No se trataba tampoco de las viejas formulaciones demagógicas, pues las medidas que comenzaron a tomarse rápidamente se hundieron como un filoso cuchillo en las propias entrañas de un sistema injusto.

Siguió luego el proyecto de una nueva Constitución, que significaba la refundación de un país, la transformación de las leyes que tenían una clara impronta colonial y ambigüedades neocoloniales, destinadas a perpetuar el sistema eternamente.

Discurso y acción no respondían solo a la historia más reciente; muchos espejos comenzaban a desenterrarse y a brillar tímidamente hasta convertirse en resplandor.

La metáfora más acabada es esa eterna marcha de los pueblos que hicieron imposible al sistema imperial mantener sus estrategias de dominación y sus intentos de extender la telaraña para imponer los nuevos esquemas de Guerra de Baja Intensidad (GBI).

En Bolivia el regreso de aquella vieja cultura soterrada constituye el del gobierno de Morales sobre todos los intentos por destruirlo en los últimos años, en los que Washington y sus socios gastaron millones de dólares conformando diversas oposiciones, violentas o falsamente democráticas.

Este nuevo proceso comenzó a tocar a fondo las fibras de la sociedad boliviana, condenada a los arrabales para convertirse en una voluntad revolucionaria, una revoltura que produjo la reacción desmesurada de los eternos dueños del poder.

A medida que se profundiza el proceso, en medio de dificultades extraordinarias, el viejo poder criminal, impune hasta ahora, resucita lo más recóndito del odio. El lenguaje es visceral, brutal, sin tapujos. Despojados lentamente de algunos de sus privilegios los sectores dominantes instalaron la ideología del odio, que los ha llevado a mostrarse en su verdadera naturaleza, como sucedió en la escenificación brutal de Sucre, donde humillaron y castigaron televisadamente a un grupo de indígenas desnudos, atados por el cuello entre sí con sogas, o en la masacre de Pando que intentan encubrir con cobardía e impunidad amparada desde el Norte. Los fantasmas de un fascismo envejecido, ya sin coberturas o disimulos, han actuado contra el pueblo y se han mostrado sin máscaras ante el mundo, como también lo han hecho sus poderosos protectores.

Desde que Morales era un dirigente sindical cocalero, Estados Unidos lo vio como un “peligro”, un enemigo potencial.
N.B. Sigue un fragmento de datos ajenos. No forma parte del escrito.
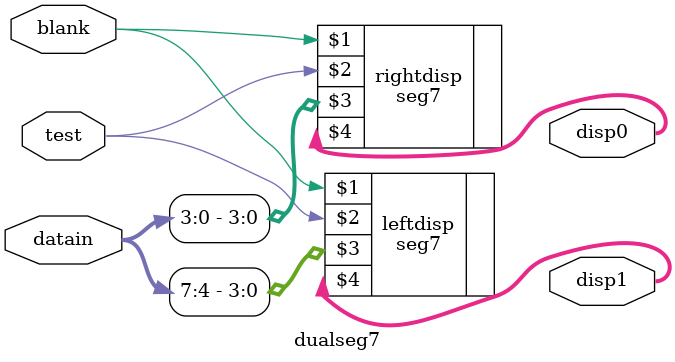
<source format=sv>
/*
	name:Xiangyu Dou
	Lab Number:Lab3
	module name : dualseg7
	function: This is instantiated using the seg7 module
*/
module dualseg7 (input logic blank, test,
	             input logic [7:0] datain,
	             
				 output logic [6:0] disp0, disp1);
				 
     seg7 leftdisp (blank, test, datain[7:4], disp1);
     seg7 rightdisp (blank,test, datain[3:0], disp0);
	 
endmodule

</source>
Eliminarlo físicamente es uno de sus planes, nada novedoso si se estudia la cantidad de asesinatos políticos protagonizados por Estados Unidos en todo el mundo y en su propio país. Pero en Bolivia todo se les hace esquivo. No pueden entender los lenguajes de un mundo renaciente. Se obstinan en detener el proceso de cambio, la resurrección de las viejas culturas que deshacen los mitos de la impotencia. Ha cambiado Bolivia y el mapa de América Latina —que ellos trazaron en su imaginario imperial— se les deforma ante los ojos. Se les esfuma, se les va de las manos. A ciegas, el gigante golpea y tropieza una y otra vez. Washington estima que golpear a cualquiera de los países que conforman el hasta ahora mayor esquema de integración en América del Sur puede tener un efecto dominó.

Pero sus movimientos ya no alcanzan los objetivos. Quedan en el aire, se les devuelven como un boomerang. El poder colonial envejecido está ciego como el gigante tambaleante que lo simboliza.
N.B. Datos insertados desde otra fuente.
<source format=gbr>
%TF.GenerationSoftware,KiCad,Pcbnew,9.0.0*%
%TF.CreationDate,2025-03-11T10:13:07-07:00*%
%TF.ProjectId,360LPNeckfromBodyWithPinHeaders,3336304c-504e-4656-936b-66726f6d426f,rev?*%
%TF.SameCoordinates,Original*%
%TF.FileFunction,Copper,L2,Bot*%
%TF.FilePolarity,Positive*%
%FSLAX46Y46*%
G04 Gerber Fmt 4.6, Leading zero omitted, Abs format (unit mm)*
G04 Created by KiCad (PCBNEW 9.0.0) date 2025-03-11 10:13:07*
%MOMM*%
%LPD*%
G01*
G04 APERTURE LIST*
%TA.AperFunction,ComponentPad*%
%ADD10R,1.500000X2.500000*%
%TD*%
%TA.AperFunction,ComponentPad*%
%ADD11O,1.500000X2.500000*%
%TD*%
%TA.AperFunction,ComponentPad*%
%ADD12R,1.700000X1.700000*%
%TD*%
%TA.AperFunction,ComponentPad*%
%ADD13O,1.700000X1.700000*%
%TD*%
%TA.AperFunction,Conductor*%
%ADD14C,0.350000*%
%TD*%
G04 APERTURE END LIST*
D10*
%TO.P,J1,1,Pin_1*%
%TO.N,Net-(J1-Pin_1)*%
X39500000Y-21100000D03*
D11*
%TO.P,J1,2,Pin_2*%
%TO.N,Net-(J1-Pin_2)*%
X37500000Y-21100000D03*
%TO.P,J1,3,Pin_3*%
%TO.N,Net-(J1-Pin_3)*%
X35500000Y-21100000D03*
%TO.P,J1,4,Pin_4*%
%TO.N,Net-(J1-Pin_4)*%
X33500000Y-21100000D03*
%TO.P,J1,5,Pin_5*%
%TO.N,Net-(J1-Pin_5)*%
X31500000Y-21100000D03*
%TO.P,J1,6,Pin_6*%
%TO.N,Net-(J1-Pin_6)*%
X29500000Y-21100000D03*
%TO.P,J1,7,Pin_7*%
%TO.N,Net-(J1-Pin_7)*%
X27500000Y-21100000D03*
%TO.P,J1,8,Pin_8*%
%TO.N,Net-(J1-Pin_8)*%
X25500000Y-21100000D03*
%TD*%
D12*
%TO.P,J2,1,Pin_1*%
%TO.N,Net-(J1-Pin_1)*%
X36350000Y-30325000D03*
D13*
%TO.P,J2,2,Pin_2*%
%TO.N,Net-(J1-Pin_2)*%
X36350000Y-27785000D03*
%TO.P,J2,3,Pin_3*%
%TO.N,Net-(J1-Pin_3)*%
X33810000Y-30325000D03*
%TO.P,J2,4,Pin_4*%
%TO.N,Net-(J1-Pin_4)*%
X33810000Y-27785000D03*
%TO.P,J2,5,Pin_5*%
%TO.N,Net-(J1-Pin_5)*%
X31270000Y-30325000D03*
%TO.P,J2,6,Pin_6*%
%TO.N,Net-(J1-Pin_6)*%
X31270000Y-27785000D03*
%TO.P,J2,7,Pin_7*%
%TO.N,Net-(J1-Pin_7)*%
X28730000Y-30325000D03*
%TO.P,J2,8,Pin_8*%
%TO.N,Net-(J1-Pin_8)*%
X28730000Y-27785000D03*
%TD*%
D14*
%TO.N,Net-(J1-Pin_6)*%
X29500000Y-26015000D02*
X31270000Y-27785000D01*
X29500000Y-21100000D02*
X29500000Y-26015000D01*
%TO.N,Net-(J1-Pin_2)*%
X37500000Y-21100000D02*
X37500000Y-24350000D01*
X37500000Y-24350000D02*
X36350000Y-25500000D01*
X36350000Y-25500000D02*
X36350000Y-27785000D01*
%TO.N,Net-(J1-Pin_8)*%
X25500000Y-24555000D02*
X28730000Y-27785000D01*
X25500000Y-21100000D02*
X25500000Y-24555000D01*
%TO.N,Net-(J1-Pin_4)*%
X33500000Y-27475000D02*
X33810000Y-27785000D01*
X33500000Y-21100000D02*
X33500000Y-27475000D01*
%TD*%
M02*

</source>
De esa historia de dominación y telarañas trata este libro. Con documentación, investigaciones, testimonios y crónicas de la realidad, se intentará demostrar cómo un país inmensamente rico en recursos humanos y naturales pudo ser convertido en un laboratorio de proyectos neocoloniales o recolonizadores. Pero también cómo Bolivia desenterró sus espejos para que nos miremos en ellos en los tiempos de la dominación y en el esplendor de las resistencias.

Stella Calloni

1. Eduardo Galeano, Las venas abiertas de América Latina, Siglo XXI Editores, México 1971.

2. Taboada Terán, Néstor, Tierra mártir. Del socialismo de David Toro al socialismo de Evo Morales, Editora H, segunda edición, Bolivia 2006.

3. Ibídem op. cit.

4. Ibídem op. cit.

5. Ibídem op. cit.

6. Ibídem op. cit.

7. Discurso de Simón Bolívar al Congreso Constituyente en la proclamación de la nueva Nación Boliviana. Documento histórico. Mayo de 1826.